WHAT YOU WILL DO:
Express the lines from the start of the items through the line containing "sinde kritik rol", inclusive, as a JSON list of strings with one string per line, omitting any blank lines.

RECORDS SUPPLIED:
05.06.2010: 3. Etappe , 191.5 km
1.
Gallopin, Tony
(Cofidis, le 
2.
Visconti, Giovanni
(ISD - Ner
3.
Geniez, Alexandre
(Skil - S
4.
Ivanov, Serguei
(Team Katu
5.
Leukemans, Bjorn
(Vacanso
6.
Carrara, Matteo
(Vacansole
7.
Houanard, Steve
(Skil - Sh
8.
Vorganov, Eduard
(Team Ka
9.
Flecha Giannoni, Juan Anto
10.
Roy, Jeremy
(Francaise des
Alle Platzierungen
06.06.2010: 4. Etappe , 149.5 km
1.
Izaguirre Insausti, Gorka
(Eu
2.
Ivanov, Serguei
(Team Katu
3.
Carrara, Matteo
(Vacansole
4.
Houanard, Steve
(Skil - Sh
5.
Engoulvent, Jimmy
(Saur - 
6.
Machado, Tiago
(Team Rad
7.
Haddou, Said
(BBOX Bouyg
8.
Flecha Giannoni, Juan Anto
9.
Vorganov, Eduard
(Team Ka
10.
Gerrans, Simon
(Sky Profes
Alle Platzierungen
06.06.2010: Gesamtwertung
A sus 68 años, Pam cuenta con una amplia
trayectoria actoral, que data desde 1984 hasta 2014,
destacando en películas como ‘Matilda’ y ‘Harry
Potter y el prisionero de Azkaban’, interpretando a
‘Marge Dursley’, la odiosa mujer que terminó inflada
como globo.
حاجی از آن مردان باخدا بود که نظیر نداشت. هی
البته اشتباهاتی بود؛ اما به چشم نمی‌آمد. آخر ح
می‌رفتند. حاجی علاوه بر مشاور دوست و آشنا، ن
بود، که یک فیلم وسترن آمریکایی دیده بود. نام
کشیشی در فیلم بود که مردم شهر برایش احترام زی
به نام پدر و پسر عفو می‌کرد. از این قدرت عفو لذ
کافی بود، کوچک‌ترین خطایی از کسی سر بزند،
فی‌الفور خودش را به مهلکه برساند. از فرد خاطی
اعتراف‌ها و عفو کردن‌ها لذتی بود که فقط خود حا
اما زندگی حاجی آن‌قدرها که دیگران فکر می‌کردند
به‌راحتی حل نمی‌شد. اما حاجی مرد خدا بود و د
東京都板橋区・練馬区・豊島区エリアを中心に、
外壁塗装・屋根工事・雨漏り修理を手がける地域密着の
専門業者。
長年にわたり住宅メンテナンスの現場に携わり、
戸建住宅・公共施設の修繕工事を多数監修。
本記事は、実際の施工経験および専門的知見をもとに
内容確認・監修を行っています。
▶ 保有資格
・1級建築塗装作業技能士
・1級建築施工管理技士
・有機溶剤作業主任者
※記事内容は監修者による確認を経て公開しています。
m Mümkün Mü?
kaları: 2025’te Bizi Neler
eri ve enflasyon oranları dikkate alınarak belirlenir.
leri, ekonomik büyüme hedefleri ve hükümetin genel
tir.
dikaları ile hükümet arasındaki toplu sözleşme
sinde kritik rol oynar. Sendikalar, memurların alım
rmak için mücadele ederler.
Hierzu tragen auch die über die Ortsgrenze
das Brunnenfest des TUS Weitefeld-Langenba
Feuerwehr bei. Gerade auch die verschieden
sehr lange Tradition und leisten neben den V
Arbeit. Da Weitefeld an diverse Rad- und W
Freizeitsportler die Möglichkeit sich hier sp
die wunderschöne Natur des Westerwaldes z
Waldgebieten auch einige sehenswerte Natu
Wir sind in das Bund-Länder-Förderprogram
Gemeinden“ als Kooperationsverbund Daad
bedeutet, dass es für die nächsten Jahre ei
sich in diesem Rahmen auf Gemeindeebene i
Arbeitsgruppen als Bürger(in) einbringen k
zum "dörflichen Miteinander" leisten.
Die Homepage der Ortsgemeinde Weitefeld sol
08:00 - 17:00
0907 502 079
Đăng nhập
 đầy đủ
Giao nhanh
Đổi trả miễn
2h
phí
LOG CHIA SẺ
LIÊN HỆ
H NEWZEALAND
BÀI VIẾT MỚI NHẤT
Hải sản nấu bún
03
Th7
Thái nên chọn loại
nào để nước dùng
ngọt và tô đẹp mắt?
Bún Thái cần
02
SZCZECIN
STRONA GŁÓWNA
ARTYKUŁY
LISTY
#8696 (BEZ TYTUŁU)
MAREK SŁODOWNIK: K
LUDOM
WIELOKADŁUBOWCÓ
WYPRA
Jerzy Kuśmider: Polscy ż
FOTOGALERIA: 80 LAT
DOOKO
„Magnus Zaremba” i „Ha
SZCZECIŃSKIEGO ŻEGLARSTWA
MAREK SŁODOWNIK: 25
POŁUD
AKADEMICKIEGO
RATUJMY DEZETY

RESPONSE TO THIS TASK:
[
  "05.06.2010: 3. Etappe , 191.5 km",
  "1.",
  "Gallopin, Tony",
  "(Cofidis, le ",
  "2.",
  "Visconti, Giovanni",
  "(ISD - Ner",
  "3.",
  "Geniez, Alexandre",
  "(Skil - S",
  "4.",
  "Ivanov, Serguei",
  "(Team Katu",
  "5.",
  "Leukemans, Bjorn",
  "(Vacanso",
  "6.",
  "Carrara, Matteo",
  "(Vacansole",
  "7.",
  "Houanard, Steve",
  "(Skil - Sh",
  "8.",
  "Vorganov, Eduard",
  "(Team Ka",
  "9.",
  "Flecha Giannoni, Juan Anto",
  "10.",
  "Roy, Jeremy",
  "(Francaise des",
  "Alle Platzierungen",
  "06.06.2010: 4. Etappe , 149.5 km",
  "1.",
  "Izaguirre Insausti, Gorka",
  "(Eu",
  "2.",
  "Ivanov, Serguei",
  "(Team Katu",
  "3.",
  "Carrara, Matteo",
  "(Vacansole",
  "4.",
  "Houanard, Steve",
  "(Skil - Sh",
  "5.",
  "Engoulvent, Jimmy",
  "(Saur - ",
  "6.",
  "Machado, Tiago",
  "(Team Rad",
  "7.",
  "Haddou, Said",
  "(BBOX Bouyg",
  "8.",
  "Flecha Giannoni, Juan Anto",
  "9.",
  "Vorganov, Eduard",
  "(Team Ka",
  "10.",
  "Gerrans, Simon",
  "(Sky Profes",
  "Alle Platzierungen",
  "06.06.2010: Gesamtwertung",
  "A sus 68 años, Pam cuenta con una amplia",
  "trayectoria actoral, que data desde 1984 hasta 2014,",
  "destacando en películas como ‘Matilda’ y ‘Harry",
  "Potter y el prisionero de Azkaban’, interpretando a",
  "‘Marge Dursley’, la odiosa mujer que terminó inflada",
  "como globo.",
  "حاجی از آن مردان باخدا بود که نظیر نداشت. هی",
  "البته اشتباهاتی بود؛ اما به چشم نمی‌آمد. آخر ح",
  "می‌رفتند. حاجی علاوه بر مشاور دوست و آشنا، ن",
  "بود، که یک فیلم وسترن آمریکایی دیده بود. نام",
  "کشیشی در فیلم بود که مردم شهر برایش احترام زی",
  "به نام پدر و پسر عفو می‌کرد. از این قدرت عفو لذ",
  "کافی بود، کوچک‌ترین خطایی از کسی سر بزند،",
  "فی‌الفور خودش را به مهلکه برساند. از فرد خاطی",
  "اعتراف‌ها و عفو کردن‌ها لذتی بود که فقط خود حا",
  "اما زندگی حاجی آن‌قدرها که دیگران فکر می‌کردند",
  "به‌راحتی حل نمی‌شد. اما حاجی مرد خدا بود و د",
  "東京都板橋区・練馬区・豊島区エリアを中心に、",
  "外壁塗装・屋根工事・雨漏り修理を手がける地域密着の",
  "専門業者。",
  "長年にわたり住宅メンテナンスの現場に携わり、",
  "戸建住宅・公共施設の修繕工事を多数監修。",
  "本記事は、実際の施工経験および専門的知見をもとに",
  "内容確認・監修を行っています。",
  "▶ 保有資格",
  "・1級建築塗装作業技能士",
  "・1級建築施工管理技士",
  "・有機溶剤作業主任者",
  "※記事内容は監修者による確認を経て公開しています。",
  "m Mümkün Mü?",
  "kaları: 2025’te Bizi Neler",
  "eri ve enflasyon oranları dikkate alınarak belirlenir.",
  "leri, ekonomik büyüme hedefleri ve hükümetin genel",
  "tir.",
  "dikaları ile hükümet arasındaki toplu sözleşme",
  "sinde kritik rol oynar. Sendikalar, memurların alım"
]